I saw major lag on them at apple store when first released. I switched between graphics cards and saw no difference at all in performance on OS stutter. I do visual effects work for a living and i get paid to notice things like this, and i can tell you without a doubt it made no difference in what i saw. This was pre ML. If its "obviously the graphics card" why is the processor so heavily taxed at times and why are there such widely varying reports from machine to machine? I simply dont understand.
 
I saw major lag on them at apple store when first released. I switched between graphics cards and saw no difference at all in performance on OS stutter. I do visual effects work for a living and i get paid to notice things like this, and i can tell you without a doubt it made no difference in what i saw. This was pre ML. If its "obviously the graphics card" why is the processor so heavily taxed at times and why are there such widely varying reports from machine to machine? I simply dont understand.
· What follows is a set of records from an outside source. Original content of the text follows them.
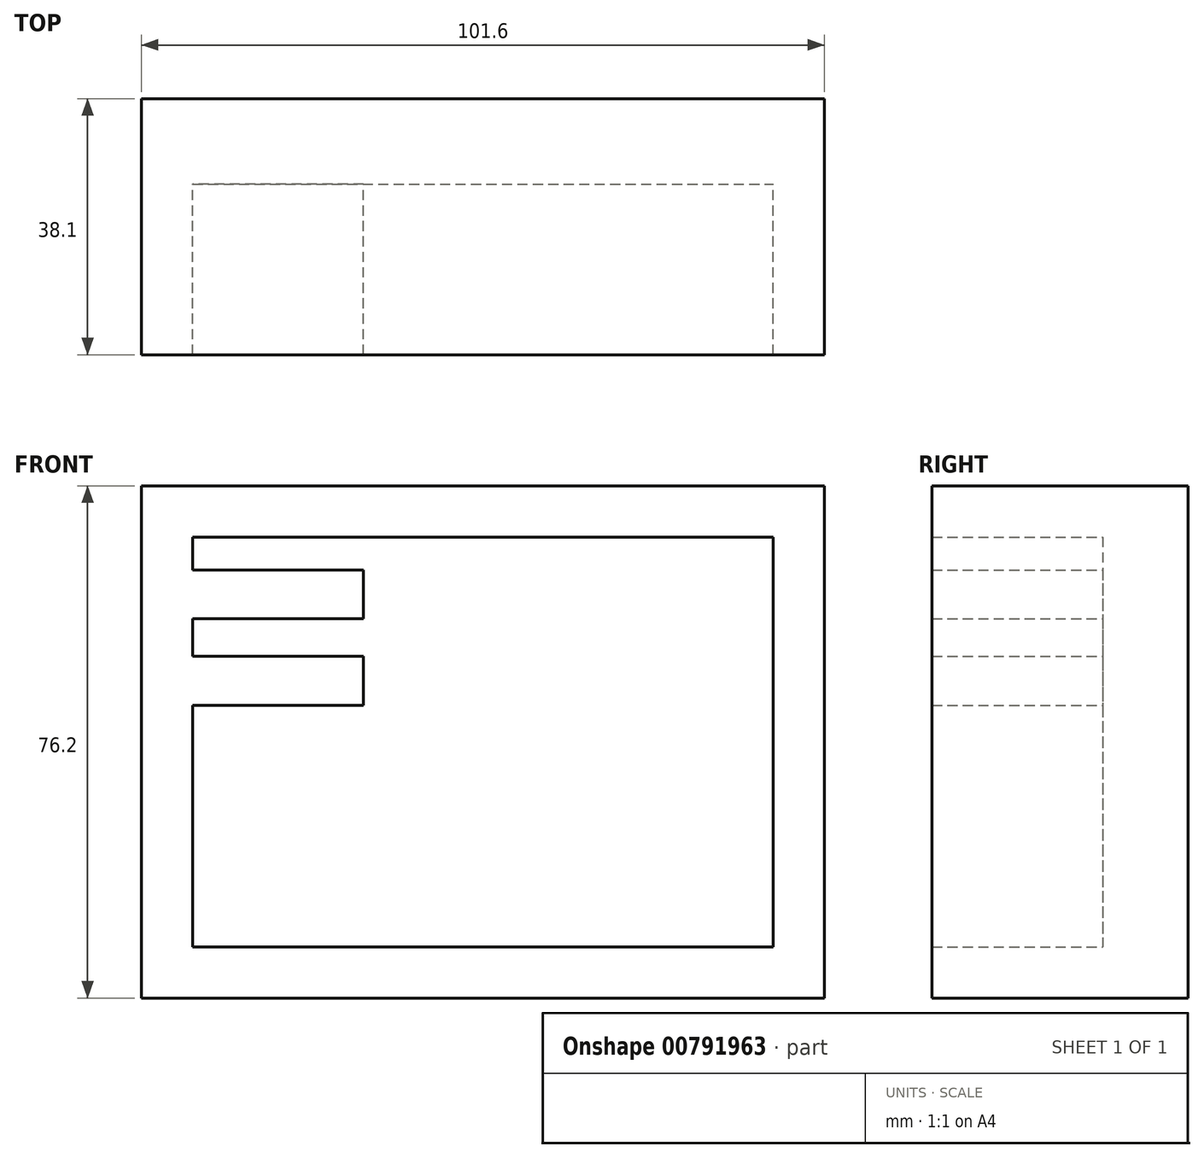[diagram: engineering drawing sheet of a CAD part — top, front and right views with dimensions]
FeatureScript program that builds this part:
annotation { "Feature Type Name" : "Feature", "Feature Type Description" : "" }
export const myFeature = defineFeature(function(context is Context, id is Id, definition is map)
    precondition{}
    {
        {
            var Q0;
            Q0=qCreatedBy(makeId("Front.planeOp"),FACE);
            var sketch = newSketch(context, id + "F0", { "sketchPlane" : qUnion([Q0])});
            skLineSegment(sketch, "E0.bottom", {"start": v(-69.79, 37.31) * mm, "end": v(31.81, 37.31) * mm});
            skLineSegment(sketch, "E0.top", {"start": v(-69.79, -38.89) * mm, "end": v(31.81, -38.89) * mm});
            skLineSegment(sketch, "E0.left", {"start": v(-69.79, 37.31) * mm, "end": v(-69.79, -38.89) * mm});
            skLineSegment(sketch, "E0.right", {"start": v(31.81, 37.31) * mm, "end": v(31.81, -38.89) * mm});
            skLineSegment(sketch, "E1.bottom", {"start": v(-62.17, 29.7) * mm, "end": v(24.2, 29.7) * mm});
            skLineSegment(sketch, "E1.top", {"start": v(-62.17, -31.27) * mm, "end": v(24.2, -31.27) * mm});
            skLineSegment(sketch, "E1.left", {"start": v(-62.17, 29.7) * mm, "end": v(-62.17, -31.27) * mm});
            skLineSegment(sketch, "E1.right", {"start": v(24.2, 29.7) * mm, "end": v(24.2, -31.27) * mm});
            skSolve(sketch);
        }
        {
            var Q0;
            Q0=makeQuery(id+"F0.imprint","IMPRINT",FACE,{"disambiguationData":[TD([[makeQuery(id+"F0.imprint","IMPRINT",EDGE,{"derivedFrom":sQuery(id+"F0.wireOp",EDGE,"E0.bottom")}),-1.0]])]});
            extrude(context, id + "F1", {"entities" : qUnion([Q0]), "depth" : 38.1 * mm, "offsetDistance" : 25.4 * mm});
        }
        {
            var Q0;
            Q0=makeQuery(id+"F0.imprint","IMPRINT",FACE,{"disambiguationData":[TD([[makeQuery(id+"F0.imprint","IMPRINT",EDGE,{"derivedFrom":sQuery(id+"F0.wireOp",EDGE,"E1.bottom")}),-1.0]])]});
            extrude(context, id + "F2", {"entities" : qUnion([Q0]), "operationType" : NewBodyOperationType.ADD, "depth" : 12.7 * mm, "offsetDistance" : 25.4 * mm});
        }
        {
            var Q0;
            Q0=makeQuery(id+"F1.opExtrude","SWEPT_FACE",FACE,{"disambiguationData":[OSD([sQuery(id+"F0.wireOp",EDGE,"E1.left")])]});
            var sketch = newSketch(context, id + "F3", { "sketchPlane" : qUnion([Q0])});
            skLineSegment(sketch, "E2.bottom", {"start": v(-38.1, 24.78) * mm, "end": v(-12.7, 24.78) * mm});
            skLineSegment(sketch, "E2.top", {"start": v(-38.1, 17.52) * mm, "end": v(-12.7, 17.52) * mm});
            skLineSegment(sketch, "E2.left", {"start": v(-38.1, 24.78) * mm, "end": v(-38.1, 17.52) * mm});
            skLineSegment(sketch, "E2.right", {"start": v(-12.7, 24.78) * mm, "end": v(-12.7, 17.52) * mm});
            skLineSegment(sketch, "E3.bottom", {"start": v(-38.1, 12.51) * mm, "end": v(-12.7, 12.51) * mm});
            skLineSegment(sketch, "E3.top", {"start": v(-38.1, 5.2) * mm, "end": v(-12.7, 5.2) * mm});
            skLineSegment(sketch, "E3.left", {"start": v(-38.1, 12.51) * mm, "end": v(-38.1, 5.2) * mm});
            skLineSegment(sketch, "E3.right", {"start": v(-12.7, 12.51) * mm, "end": v(-12.7, 5.2) * mm});
            skSolve(sketch);
        }
        {
            var Q0;
            Q0=makeQuery(id+"F3.imprint","IMPRINT",FACE,{"disambiguationData":[TD([[makeQuery(id+"F3.imprint","IMPRINT",EDGE,{"derivedFrom":sQuery(id+"F3.wireOp",EDGE,"E2.bottom")}),-1.0]])]});
            extrude(context, id + "F4", {"entities" : qUnion([Q0]), "operationType" : NewBodyOperationType.ADD, "depth" : 25.4 * mm, "offsetDistance" : 25.4 * mm});
        }
        {
            var Q0;
            {var subQ1=sQuery(id+"F0.wireOp",EDGE,"E1.left");var subQ2=sQuery(id+"F0.wireOp",EDGE,"E1.top");Q0=makeQuery(id+"F4.boolean.opBoolean","SPLIT",FACE,{"disambiguationData":[TD([makeQuery(id+"F1.opExtrude","SWEPT_FACE",FACE,{"disambiguationData":[OSD([subQ2])]})])],"derivedFrom":makeQuery(id+"F1.opExtrude","SWEPT_FACE",FACE,{"disambiguationData":[OSD([subQ1])]})});}
            var sketch = newSketch(context, id + "F5", { "sketchPlane" : qUnion([Q0])});
            skLineSegment(sketch, "E4.bottom", {"start": v(-38.1, 11.95) * mm, "end": v(-12.7, 11.95) * mm});
            skLineSegment(sketch, "E4.top", {"start": v(-38.1, 4.62) * mm, "end": v(-12.7, 4.62) * mm});
            skLineSegment(sketch, "E4.left", {"start": v(-38.1, 11.95) * mm, "end": v(-38.1, 4.62) * mm});
            skLineSegment(sketch, "E4.right", {"start": v(-12.7, 11.95) * mm, "end": v(-12.7, 4.62) * mm});
            skSolve(sketch);
        }
        {
            var Q0;
            Q0=makeQuery(id+"F5.imprint","IMPRINT",FACE,{"disambiguationData":[TD([[makeQuery(id+"F5.imprint","IMPRINT",EDGE,{"derivedFrom":sQuery(id+"F5.wireOp",EDGE,"E4.bottom")}),-1.0]])]});
            extrude(context, id + "F6", {"entities" : qUnion([Q0]), "operationType" : NewBodyOperationType.ADD, "depth" : 25.4 * mm, "offsetDistance" : 25.4 * mm});
        }
    });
The GPU struggles because of the high res it has to drive.
 
I saw major lag on them at apple store when first released. I switched between graphics cards and saw no difference at all in performance on OS stutter. I do visual effects work for a living and i get paid to notice things like this, and i can tell you without a doubt it made no difference in what i saw. This was pre ML. If its "obviously the graphics card" why is the processor so heavily taxed at times and why are there such widely varying reports from machine to machine? I simply dont understand.

didn't you just read what i said? the scaling is done by software.
 
Yes, thanks for the input. I guess the key word i was looking at is performance. Technically i suppose the GPU drives the pixels, but if the cpu handles scaling, which can bog the performance of the screen, and the gpu can bog the performance, and if RAM being full bogs the performance (hence people with 16 vs 8 get better "performance") then the overall "performance" of the retina display will always vary. I guess i answered my own question. That was easy.
 
If it really is the GPU which is having trouble driving the display then how's it able to play games with very decent frame rates? Surely a game is more intensive on the GPU than OS X is. I'm not saying that I'm right here but... doesn't the idea that the GPU performs well when gaming kinda suggest that it's a software issue not limited by the GPU? Maybe the CPU limits it but again, it can still do more intensive tasks at fine frame rates.
 
If it really is the GPU which is having trouble driving the display then how's it able to play games with very decent frame rates? Surely a game is more intensive on the GPU than OS X is. I'm not saying that I'm right here but... doesn't the idea that the GPU performs well when gaming kinda suggest that it's a software issue not limited by the GPU? Maybe the CPU limits it but again, it can still do more intensive tasks at fine frame rates.

no it doesn't suggest that at all. you are talking about two completely different things. what does gaming have to do with retina display?
 
no it doesn't suggest that at all. you are talking about two completely different things. what does gaming have to do with retina display?

Well, the games are being played on a computer with a Retina display and the OS is being run on a computer with a Retina display. The point I'm making is that the GPU can do more intensive things than just animations in OS X on this display pretty smoothly so it doesn't make much sense to me to say that it's unable to do something as simple as switch between spaces.
 
Well, the games are being played on a computer with a Retina display and the OS is being run on a computer with a Retina display. The point I'm making is that the GPU can do more intensive things than just animations in OS X on this display pretty smoothly so it doesn't make much sense to me to say that it's unable to do something as simple as switch between spaces.

again, points to software. and it's probably due to the upscaling algorithm that os x is using.